Point de confort pour le gouvernement, près de 90% de sa dette est en rand et les institutions financières locales sont ses créanciers les plus importants. Les banques, assurances et fonds de pension détenaient 52% du stock de bons du Trésor à la mi-2020 (contre 48% fin 2019). Ces institutions devraient pouvoir couvrir près de la moitié des besoins financiers du gouvernement cette année (soit environ 7% du PIB), mais difficilement plus, d’autant que les banques ont déjà acheté une bonne partie des titres vendus par les investisseurs étrangers ces derniers mois. Ceux-ci ne détenaient plus que 30% du stock de bons du Trésor fin juin, contre 37% fin 2019, et leur désengagement devrait se poursuivre à court terme. Par conséquent, le gouvernement prévoit de puiser dans ses dépôts et réserves (pour un montant équivalant à environ 2,5% du PIB) et espère émettre sur les marchés internationaux (pour un montant qui s’approcherait de 0,5% du PIB). Il aura également recours à de nouvelles sources de financement. D’une part, il négocie auprès des créanciers multilatéraux pour obtenir jusqu’à USD 7 mds de financements, soit 2,5% du PIB. La « ligne de financement rapide » du FMI pourrait s’élever à USD 4,2 mds, le reste viendrait de la Nouvelle banque de développement des BRICS (USD 1 md), de la Banque mondiale et de la Banque africaine de développement. D’autre part, la banque centrale a initié ses achats de bons du Trésor sur le marché secondaire : ils s’élevaient à ZAR 20 mds à fin juin (environ 0,5% du PIB) et pourraient représenter 2% du PIB sur l’ensemble de l’année. Les montants engagés par la banque centrale sont donc modestes, et ne devraient pas avoir d’effet macroéconomique important.

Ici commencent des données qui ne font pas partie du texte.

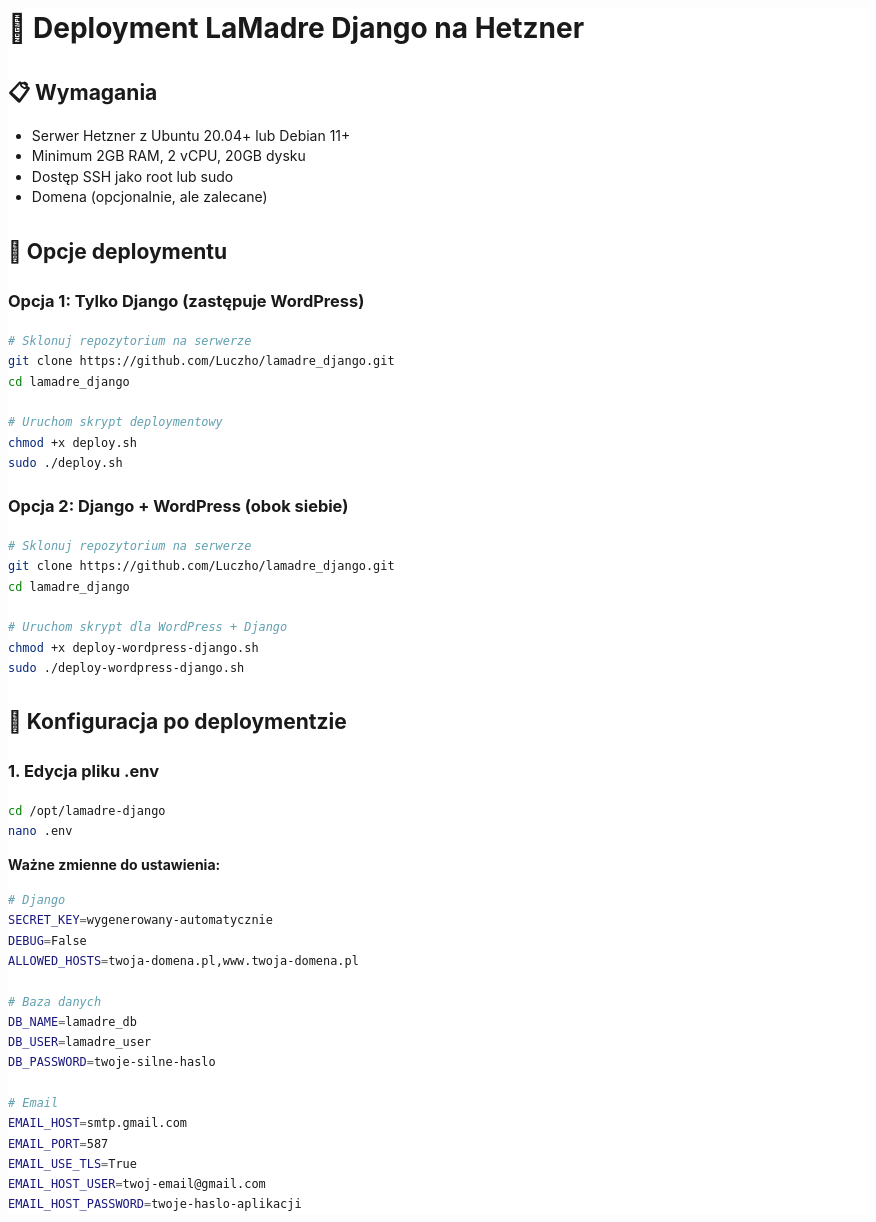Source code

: # 🚀 Deployment LaMadre Django na Hetzner

## 📋 Wymagania

- Serwer Hetzner z Ubuntu 20.04+ lub Debian 11+
- Minimum 2GB RAM, 2 vCPU, 20GB dysku
- Dostęp SSH jako root lub sudo
- Domena (opcjonalnie, ale zalecane)

## 🎯 Opcje deploymentu

### **Opcja 1: Tylko Django (zastępuje WordPress)**
```bash
# Sklonuj repozytorium na serwerze
git clone https://github.com/Luczho/lamadre_django.git
cd lamadre_django

# Uruchom skrypt deploymentowy
chmod +x deploy.sh
sudo ./deploy.sh
```

### **Opcja 2: Django + WordPress (obok siebie)**
```bash
# Sklonuj repozytorium na serwerze
git clone https://github.com/Luczho/lamadre_django.git
cd lamadre_django

# Uruchom skrypt dla WordPress + Django
chmod +x deploy-wordpress-django.sh
sudo ./deploy-wordpress-django.sh
```

## 🔧 Konfiguracja po deploymentzie

### **1. Edycja pliku .env**
```bash
cd /opt/lamadre-django
nano .env
```

**Ważne zmienne do ustawienia:**
```bash
# Django
SECRET_KEY=wygenerowany-automatycznie
DEBUG=False
ALLOWED_HOSTS=twoja-domena.pl,www.twoja-domena.pl

# Baza danych
DB_NAME=lamadre_db
DB_USER=lamadre_user
DB_PASSWORD=twoje-silne-haslo

# Email
EMAIL_HOST=smtp.gmail.com
EMAIL_PORT=587
EMAIL_USE_TLS=True
EMAIL_HOST_USER=twoj-email@gmail.com
EMAIL_HOST_PASSWORD=twoje-haslo-aplikacji
```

La dégradation de la solvabilité de l’État est préoccupante. La dette du gouvernement, déjà passée de 51% du PIB en mars 2017 à 63% en mars 2020, devrait atteindre 82% d’ici mars 2021 à cause de la hausse des déficits et de la contraction du PIB nominal (auquel s’ajoute l’effet modéré de la dépréciation du rand). Seules de vastes réformes structurelles, qui permettraient notamment de renforcer le potentiel de croissance sud-africain, pourront améliorer la dynamique de la dette publique à moyen terme. Une fois passée la crise sanitaire, la tâche du gouvernement Ramaphosa restera donc immense.